### TASK TO CARRY OUT
Word for word, copy out the data below, omitting pictures.

### DATA SECTION
------

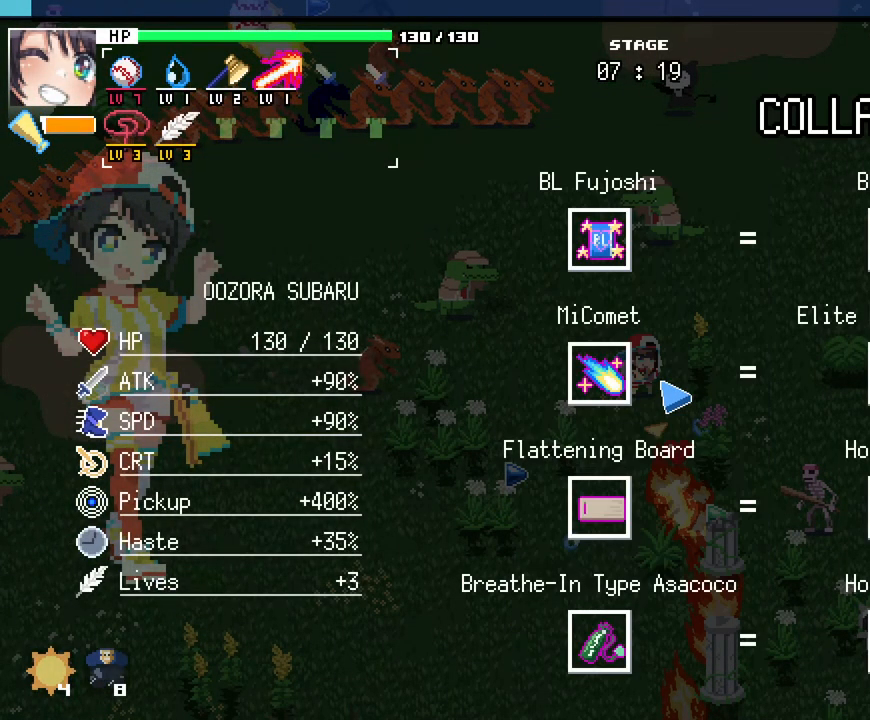
{"keys": [], "mouse": [], "events": []}
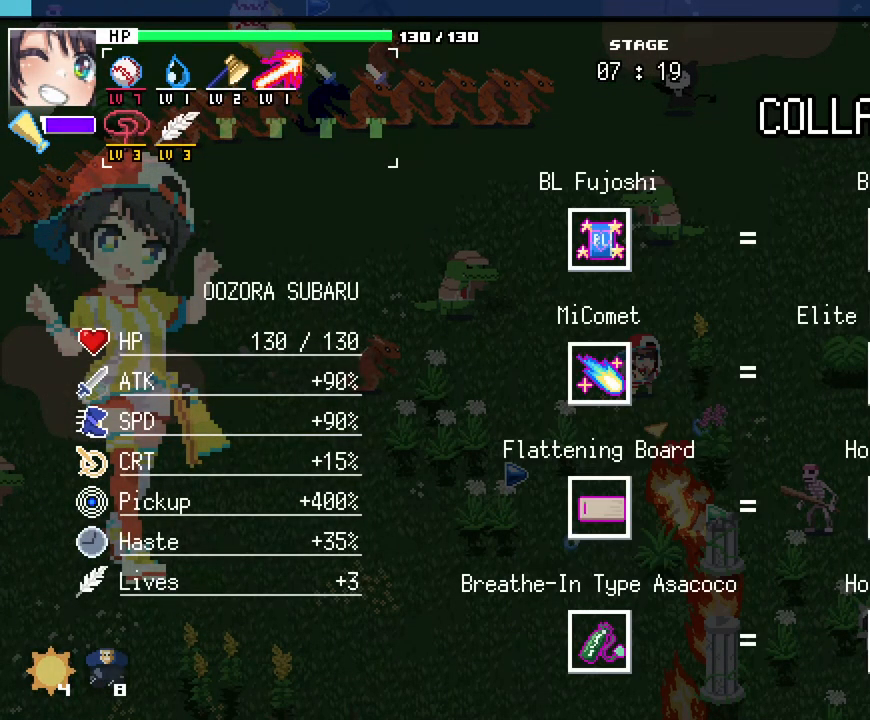
{"keys": [], "mouse": [], "events": [[283, "d", "down"], [400, "d", "up"]]}
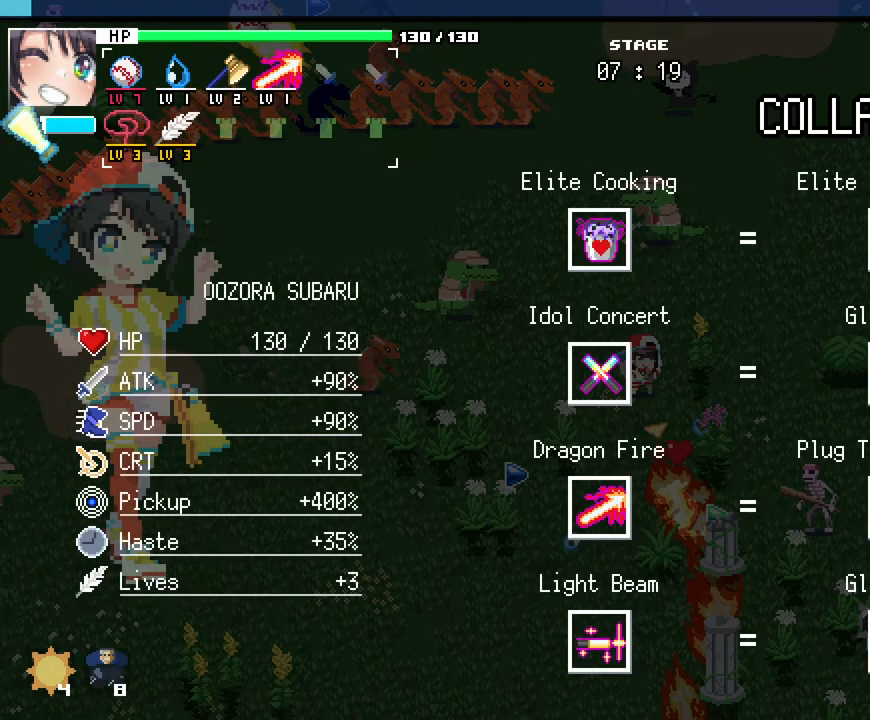
{"keys": [], "mouse": [], "events": []}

------

### ANSWER BOX
{"keys": [], "mouse": [], "events": []}
{"keys": [], "mouse": [], "events": [[283, "d", "down"], [400, "d", "up"]]}
{"keys": [], "mouse": [], "events": []}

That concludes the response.